Eyes tight, I didn’t want to open them. If I did, the truth would topple me. My mother’s voice was soothing, but still scared me. If she was there, in Miami, then things had gone as bad as they possibly could.

“Baby?” she tried again and I moved my arm from my eyes, tilting my head to watch her as she walked further into my room. That suspicion of things being bad was confirmed when Kona followed behind her.

“Aw, shit,” I mumbled, covering my face with my hands.

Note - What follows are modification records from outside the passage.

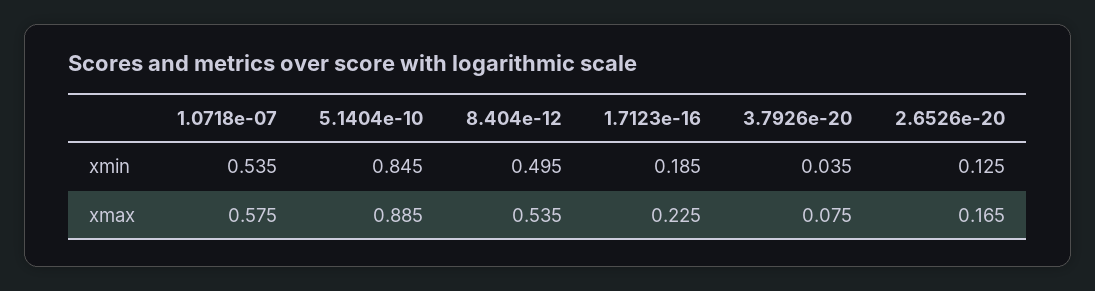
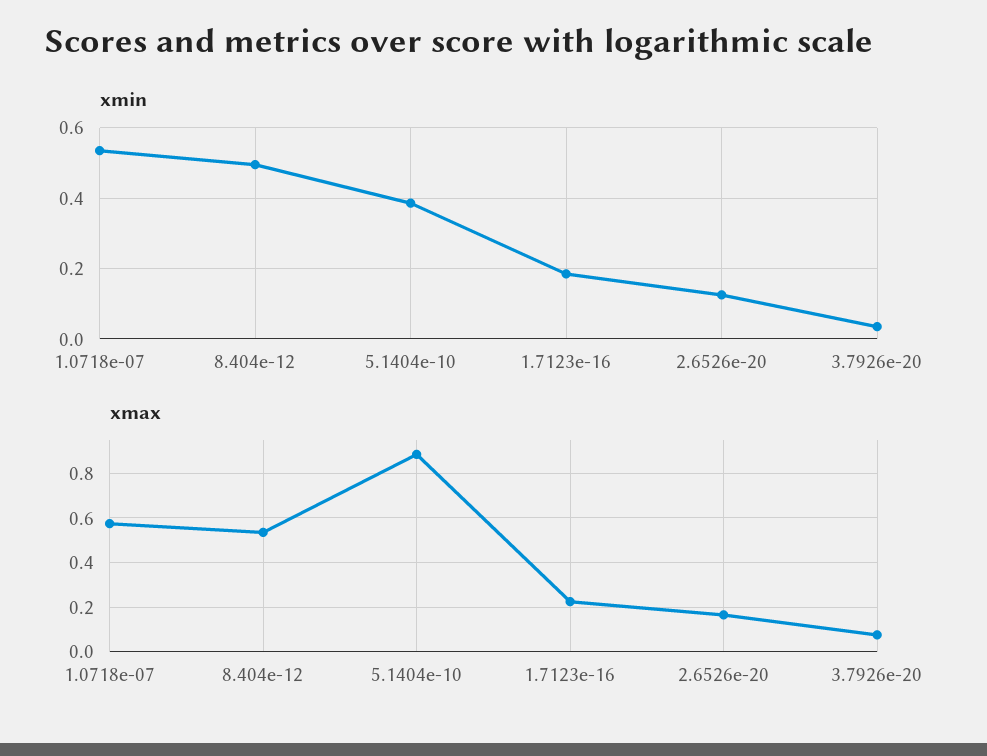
  {
    "xmin": {
      "1.0718e-07": 0.535,
-     "5.1404e-10": 0.845,
+     "5.1404e-10": 0.38,
      "8.404e-12": 0.495,
      "1.7123e-16": 0.185,
      "3.7926e-20": 0.035,
      "2.6526e-20": 0.125
    },
    "xmax": {
      "1.0718e-07": 0.575,
      "5.1404e-10": 0.885,
      "8.404e-12": 0.535,
      "1.7123e-16": 0.225,
      "3.7926e-20": 0.075,
      "2.6526e-20": 0.165
    }
  }

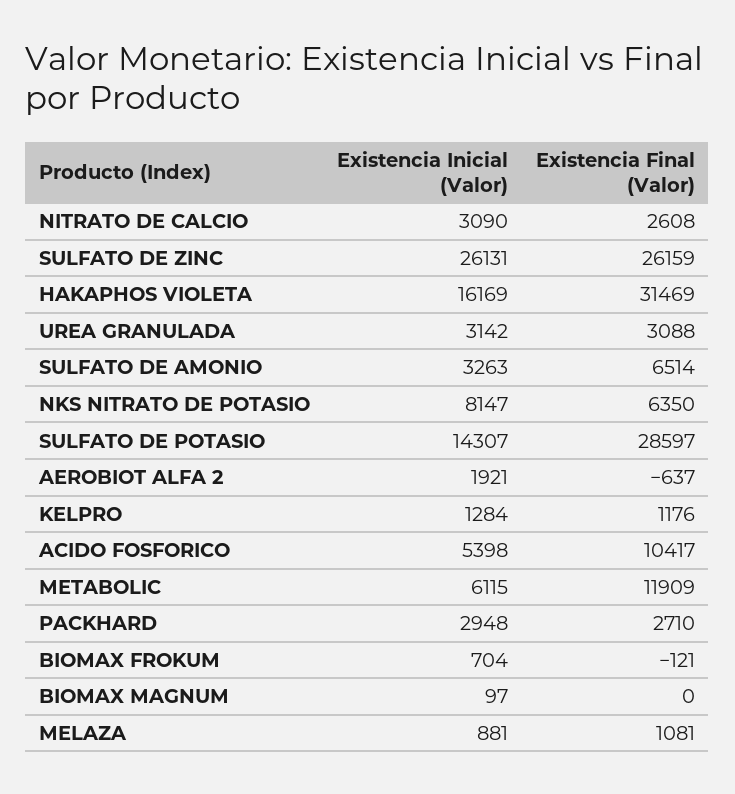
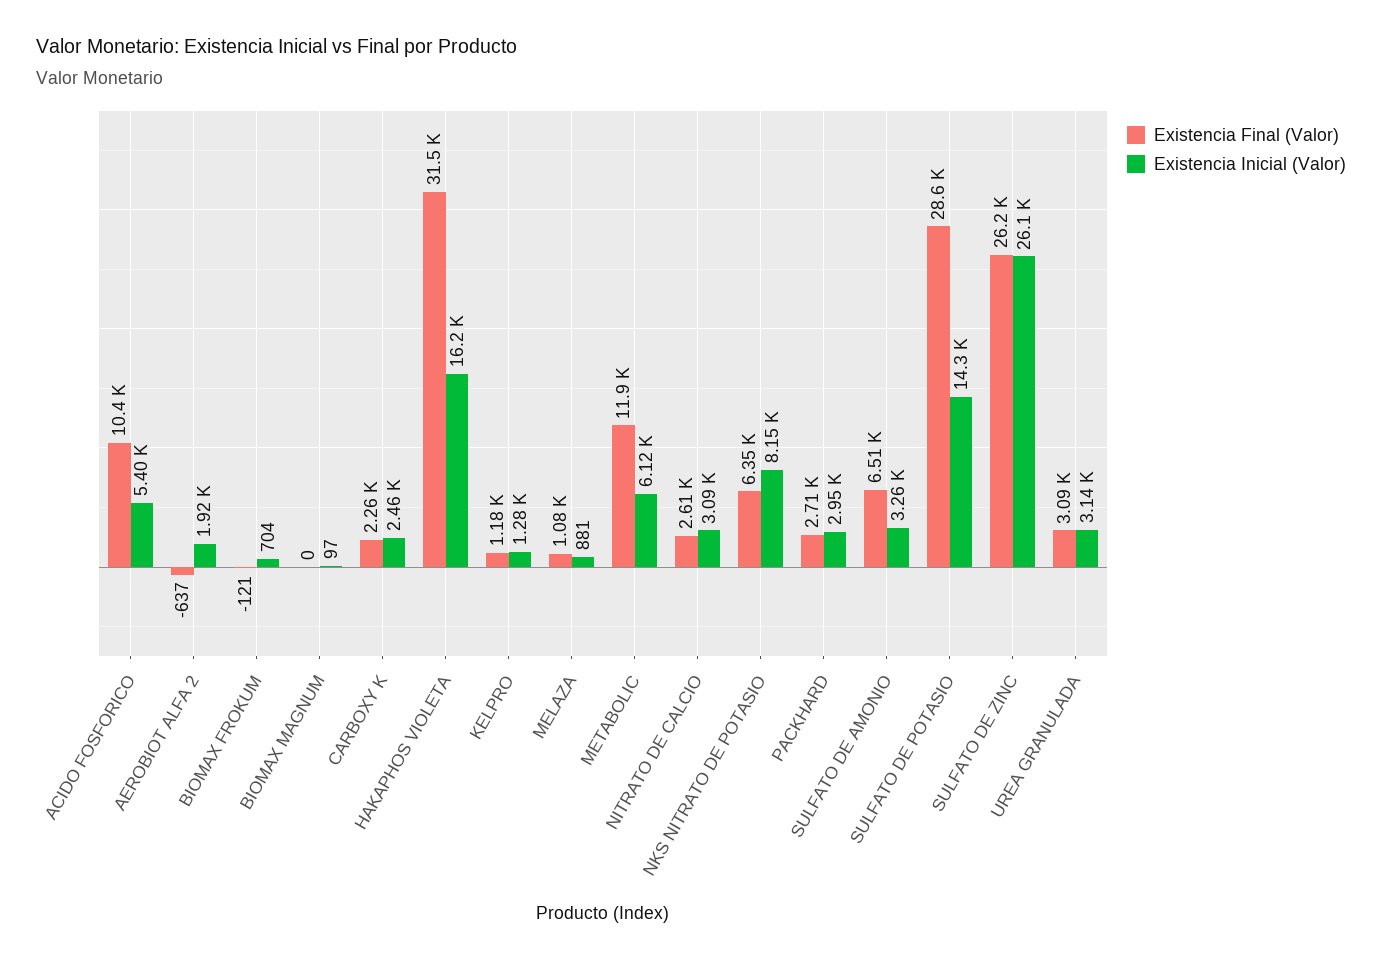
  {
    "Existencia Inicial (Valor)": {
      "NITRATO DE CALCIO": 3090,
      "SULFATO DE ZINC": 26131,
      "HAKAPHOS VIOLETA": 16169,
      "UREA GRANULADA": 3142,
      "SULFATO DE AMONIO": 3263,
      "NKS NITRATO DE POTASIO": 8147,
      "SULFATO DE POTASIO": 14307,
      "AEROBIOT ALFA 2": 1921,
      "KELPRO": 1284,
      "ACIDO FOSFORICO": 5398,
      "METABOLIC": 6115,
      "PACKHARD": 2948,
      "BIOMAX FROKUM": 704,
      "BIOMAX MAGNUM": 97,
-     "MELAZA": 881
+     "MELAZA": 881,
+     "CARBOXY K": 2460
    },
    "Existencia Final (Valor)": {
      "NITRATO DE CALCIO": 2608,
      "SULFATO DE ZINC": 26159,
      "HAKAPHOS VIOLETA": 31469,
      "UREA GRANULADA": 3088,
      "SULFATO DE AMONIO": 6514,
      "NKS NITRATO DE POTASIO": 6350,
      "SULFATO DE POTASIO": 28597,
      "AEROBIOT ALFA 2": -637,
      "KELPRO": 1176,
      "ACIDO FOSFORICO": 10417,
      "METABOLIC": 11909,
      "PACKHARD": 2710,
      "BIOMAX FROKUM": -121,
      "BIOMAX MAGNUM": 0,
-     "MELAZA": 1081
+     "MELAZA": 1081,
+     "CARBOXY K": 2260
    }
  }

“Keiki kane,” Dad started, leaning over me with Mom at his side when they made it to my bed. He rested his hand against her back and she didn’t look annoyed by that touch. At least they were getting along now.

“What’s the verdict?” I asked, letting my mom look me over, dote on me like I’d lost a limb and not stupidly let myself get knocked out into another concussion.

“The doctor’s coming in with Kenny and your defensive coach.”

“That’s not good.”

“It could be worse.” Mom sat at the foot of my bed with a death grip on my hand. “But Ransom.... this is the third one.”

“Yeah, Mom. I’m aware.” She sounded like Aly. Well, what I imagined Aly would sound like if she were there. There would be no reason for me to ask why she didn’t come. Why would she?